Right and left stretched those obsidian cliffs, sheer, polished, not high but unscalable in this gravity without equipment the party didn’t have. To go around them—at whatever unseen point they stopped—would take days; and the survival drugs could not last for such a journey.

Only in the center of view was the line broken. A bank of vapor roiled from the foot of the scarp for several kilometers up the mountainside above. Like an immense curtain it hid the terrain; plumes blew off the top, blizzard color against the deep sky, and a roaring grew louder as the walkers neared.

“That has to be Thundersmoke,” Vadász said. “But what is it?”

“A region ow—I hawe not the English,” Uthg-a-K’thaq answered. “Tsheyyaka. The ground weneath is hot, and water woils out.”

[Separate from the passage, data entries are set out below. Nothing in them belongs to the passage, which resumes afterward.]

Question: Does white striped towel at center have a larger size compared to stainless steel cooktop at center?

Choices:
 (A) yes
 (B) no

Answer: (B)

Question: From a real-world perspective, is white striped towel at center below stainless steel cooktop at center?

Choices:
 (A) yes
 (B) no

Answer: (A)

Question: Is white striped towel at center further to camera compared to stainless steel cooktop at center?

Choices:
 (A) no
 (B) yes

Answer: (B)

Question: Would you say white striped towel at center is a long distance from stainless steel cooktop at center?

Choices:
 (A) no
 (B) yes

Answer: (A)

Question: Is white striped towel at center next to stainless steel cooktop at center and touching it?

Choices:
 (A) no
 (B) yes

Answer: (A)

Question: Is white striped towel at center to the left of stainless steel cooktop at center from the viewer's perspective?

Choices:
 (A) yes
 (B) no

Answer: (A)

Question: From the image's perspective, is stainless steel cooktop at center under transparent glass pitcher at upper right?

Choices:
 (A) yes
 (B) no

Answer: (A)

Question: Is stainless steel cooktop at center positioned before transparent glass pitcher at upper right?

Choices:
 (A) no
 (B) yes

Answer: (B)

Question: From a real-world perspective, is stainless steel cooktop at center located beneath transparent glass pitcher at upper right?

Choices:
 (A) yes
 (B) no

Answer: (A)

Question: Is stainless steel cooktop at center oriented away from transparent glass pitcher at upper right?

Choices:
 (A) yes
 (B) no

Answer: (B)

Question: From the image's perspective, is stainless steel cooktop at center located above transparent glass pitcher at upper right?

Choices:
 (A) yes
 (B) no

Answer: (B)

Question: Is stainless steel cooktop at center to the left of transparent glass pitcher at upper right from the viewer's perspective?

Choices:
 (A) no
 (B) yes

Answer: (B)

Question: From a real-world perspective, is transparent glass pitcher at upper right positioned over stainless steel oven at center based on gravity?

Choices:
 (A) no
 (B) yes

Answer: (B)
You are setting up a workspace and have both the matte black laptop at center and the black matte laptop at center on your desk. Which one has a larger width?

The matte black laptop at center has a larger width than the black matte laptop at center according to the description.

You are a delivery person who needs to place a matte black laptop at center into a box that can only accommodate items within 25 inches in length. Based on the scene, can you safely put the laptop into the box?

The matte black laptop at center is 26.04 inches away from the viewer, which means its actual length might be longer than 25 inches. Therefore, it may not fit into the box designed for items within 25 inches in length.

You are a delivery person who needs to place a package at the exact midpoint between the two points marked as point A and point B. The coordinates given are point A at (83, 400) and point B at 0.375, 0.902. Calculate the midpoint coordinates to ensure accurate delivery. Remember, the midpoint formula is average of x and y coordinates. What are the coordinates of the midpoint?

“Geysers and hot springs.” Heim said. He whistled. “But I’ve never seen or heard of anything their size. They make Yellowstone or Dwarf’s Forge look like a teakettle. Can we get through?”

“We must.” Uthg-a-K’thaq bent his head so that all three eyes could peer through his faceplate. Evolved for the mists of his own planet, they could see a ways into the infrared. “Yes-s-s. The cliwws are crum’led. Makes an incline, though wery rugged and with water rushing ewerywhere.”

“Still, thank God, a high gravity means a low angle of repose. And once into those meadows beyond, we should have a chance of meeting hunters or patrollers from the Hurst.” Heim straightened a little. “We’ll pull through.”

A while later he saw a third gleam of steel among the bushes. This one was so near the line of march that he altered course to pass by. They didn’t know exactly where they could best start into Thundersnloke anyway.

The object grew as he plodded. During rest periods he found he could not keep his gaze off.

The shape was no uglier than much else he had seen, but in some indescribable fashion it made his spine crawl. When at last he dragged himself alongside and stopped for a look, he wanted to get away again, fast.

“An ancient machine.” Vadász spoke almost too softly to be heard through the grumble and hiss from ahead. “Abandoned when the bomb struck.”

Corrosion was slow in this atmosphere. Paint had worn off the iron, which in turn was eroded but still shiny in places. The form was boxlike, some two meters square and five long, slanting on top toward a central turret. The ruins of a solar-power accumulator system could be identified, together with a radar sweep and, Heim thought, other, detector instruments. Several ports in body and turret were shut, with no obvious means of opening them. He parted the brush around the base and saw that this had been a hovercraft, riding an air cushion and propelled by net backward thrust in any direction.